[Deine Aufgabe]
Bring die Zeilen von der Zeile mit „collector number: 35140“ bis einschließlich der Zeile mit „elevation (m): 2000“ in eine CSV mit den zwei Spalten „Feld“ und „Wert“, mit einer CSV-Zeile je Zeile. Setz beide Angaben jeweils in Anführungszeichen und ersetz Zeilenumbrüche darin durch Leerzeichen.

[Erfasste Daten]
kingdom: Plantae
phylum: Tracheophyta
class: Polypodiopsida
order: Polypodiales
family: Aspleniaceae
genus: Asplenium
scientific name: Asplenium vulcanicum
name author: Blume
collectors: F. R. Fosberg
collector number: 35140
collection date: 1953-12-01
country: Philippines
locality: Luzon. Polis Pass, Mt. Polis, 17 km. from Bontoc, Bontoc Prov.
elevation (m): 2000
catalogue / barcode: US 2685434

...

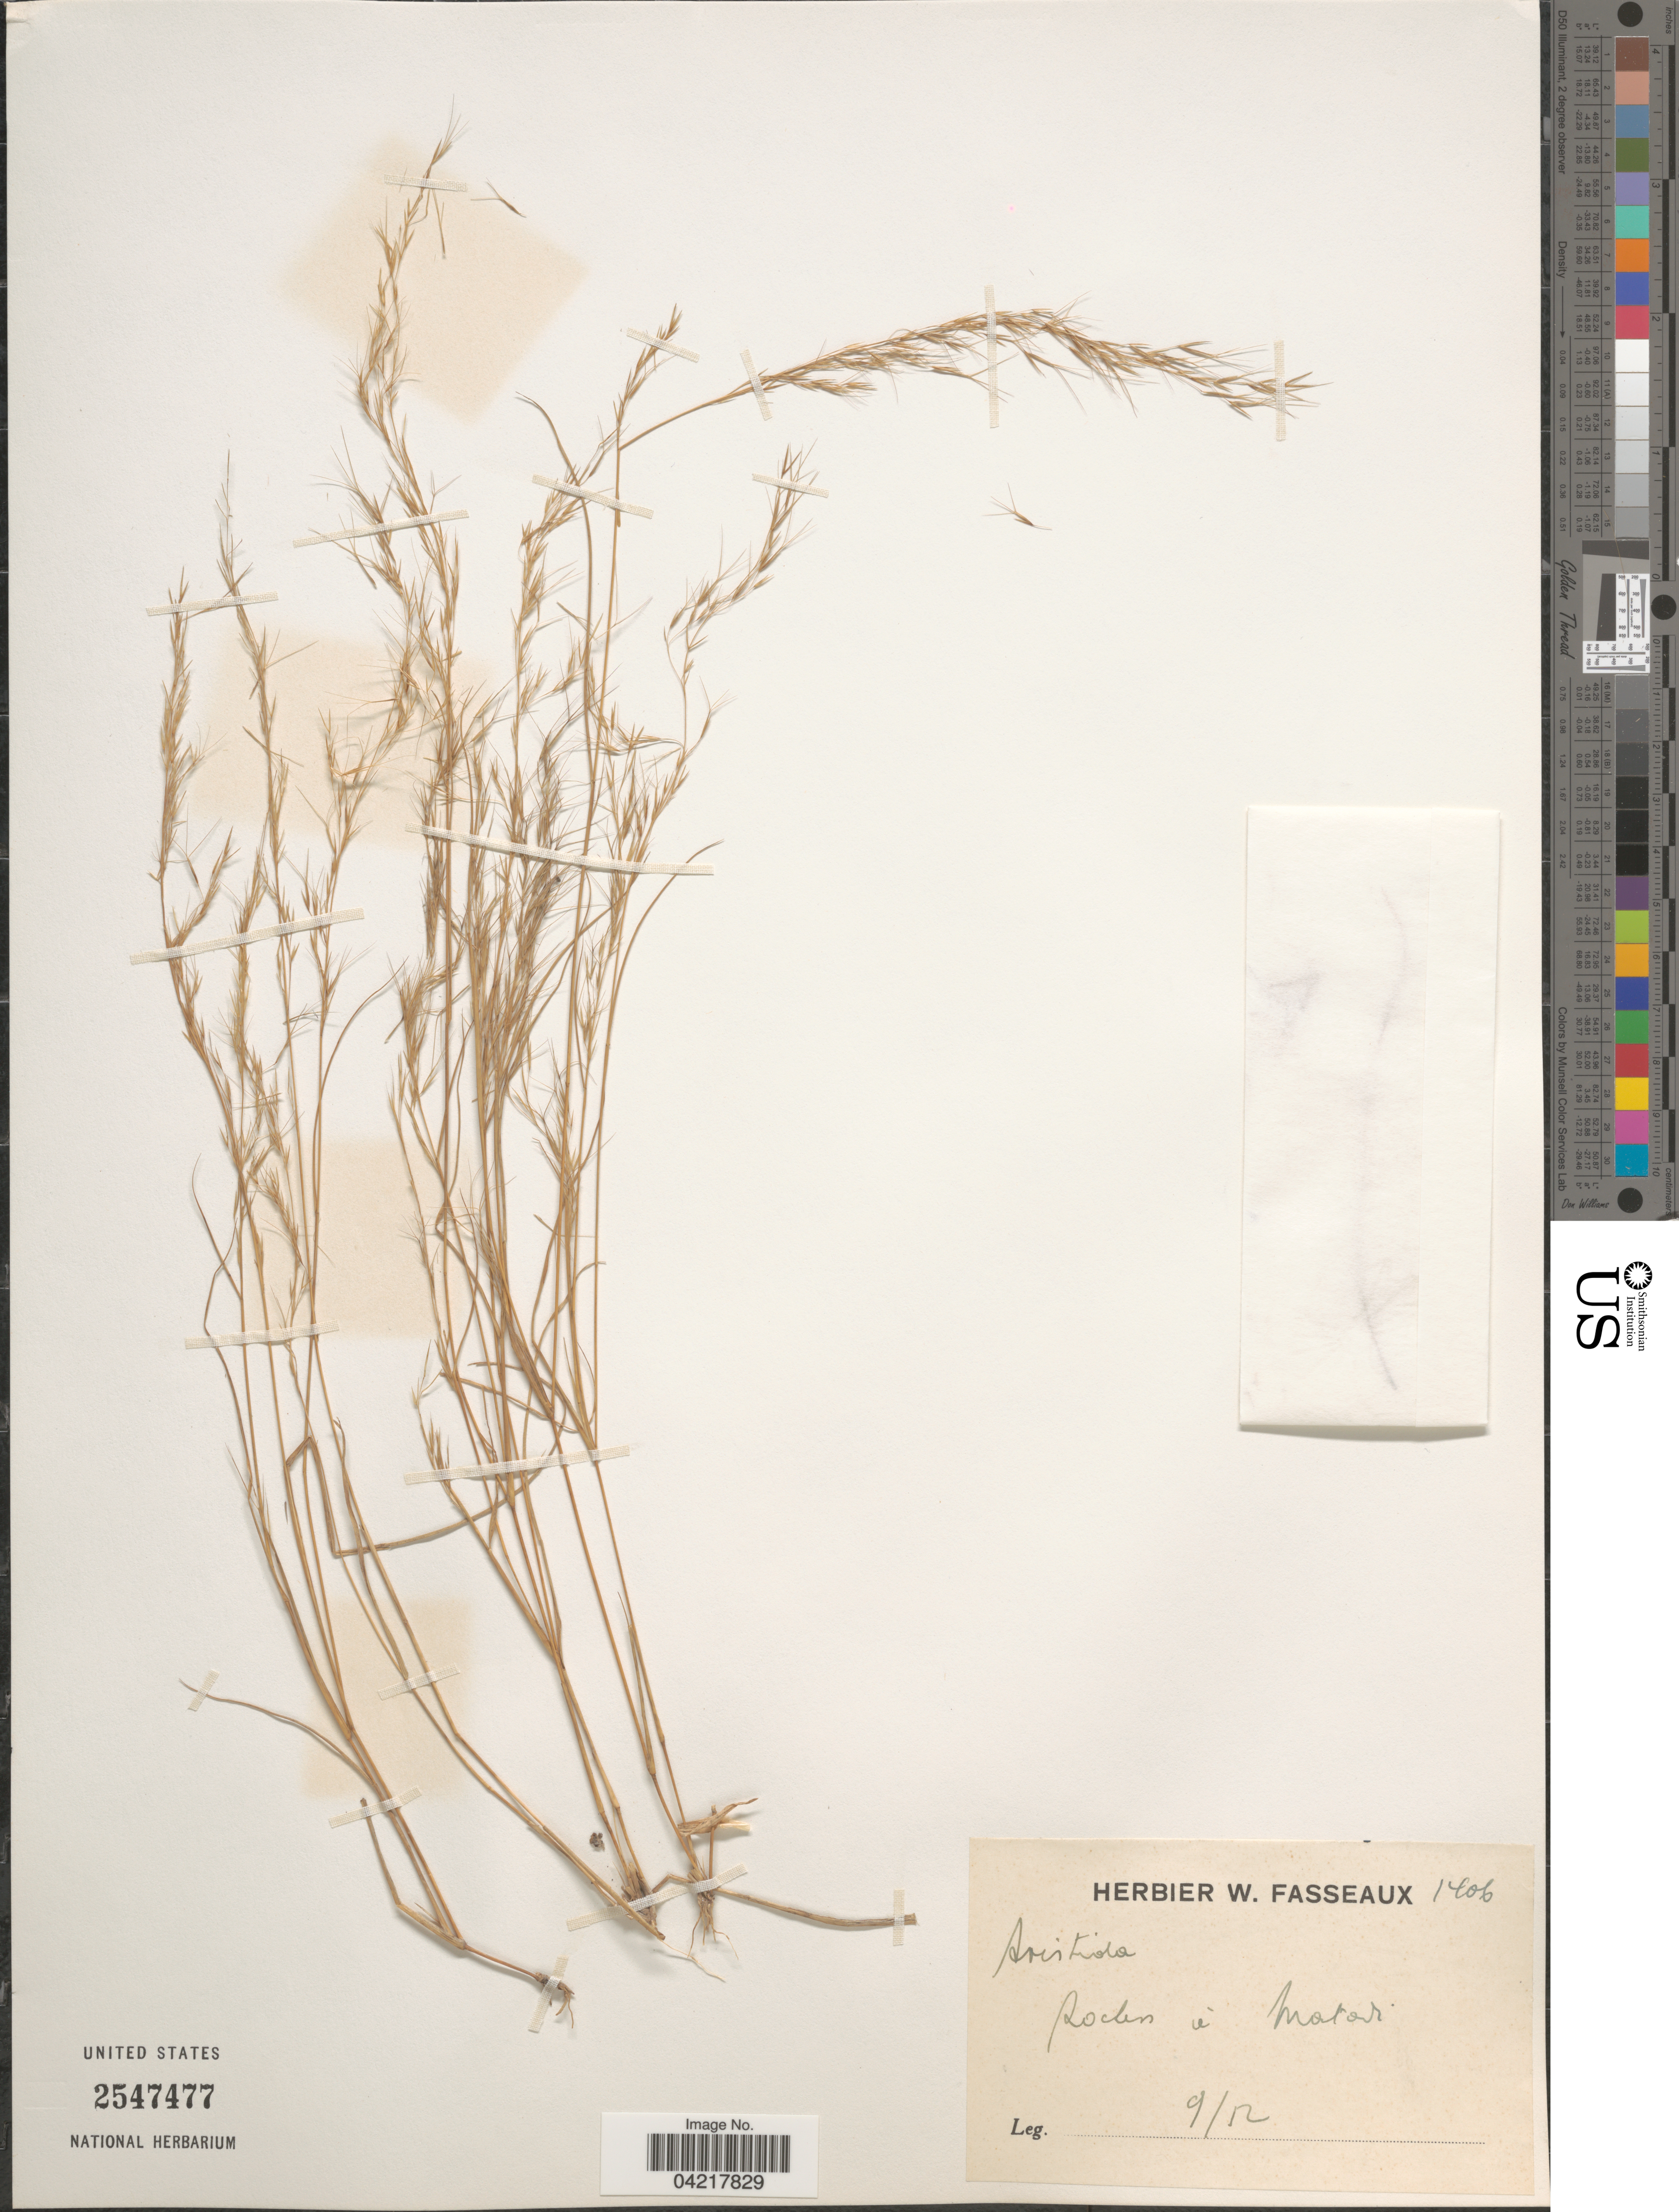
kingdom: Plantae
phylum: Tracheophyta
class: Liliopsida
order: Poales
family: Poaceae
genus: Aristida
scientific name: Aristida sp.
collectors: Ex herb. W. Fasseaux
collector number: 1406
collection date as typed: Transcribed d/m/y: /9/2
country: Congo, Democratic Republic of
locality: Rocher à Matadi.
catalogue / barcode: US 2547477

...

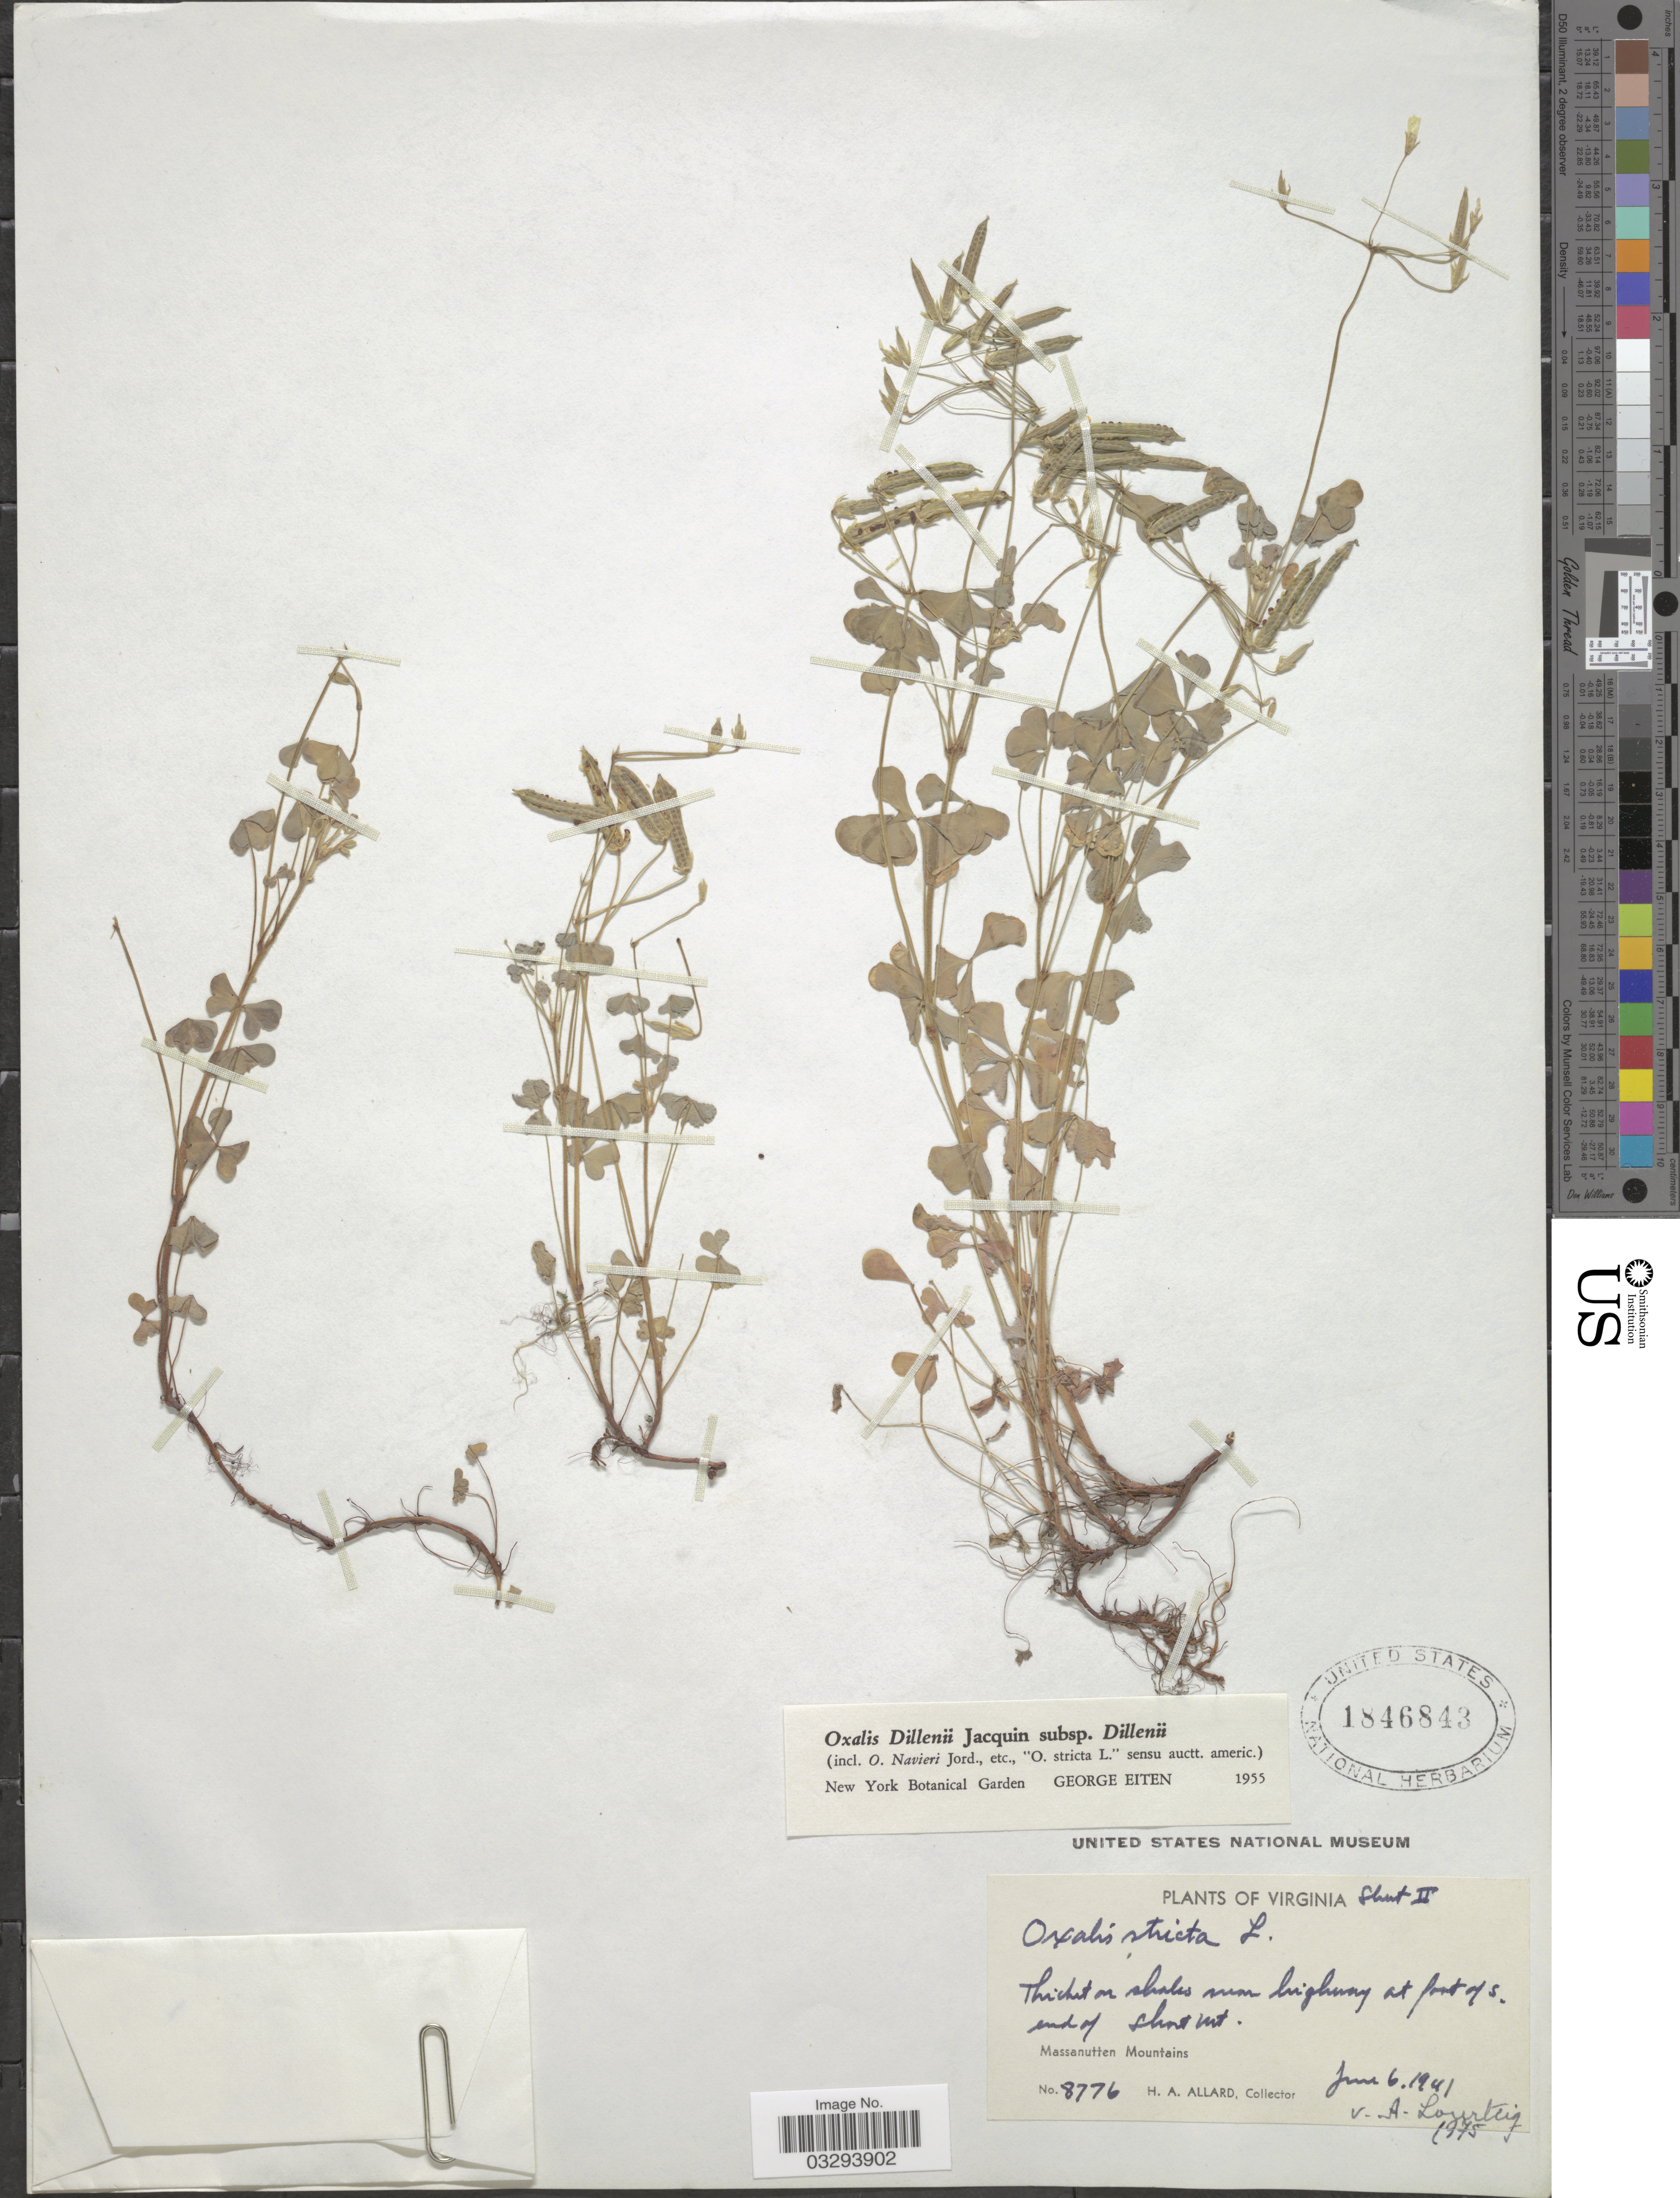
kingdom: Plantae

[Vollständige Ausgabe]
Feld,Wert
"collector number:","35140"
"collection date:","1953-12-01"
"country:","Philippines"
"locality:","Luzon. Polis Pass, Mt. Polis, 17 km. from Bontoc, Bontoc Prov."
"elevation (m):","2000"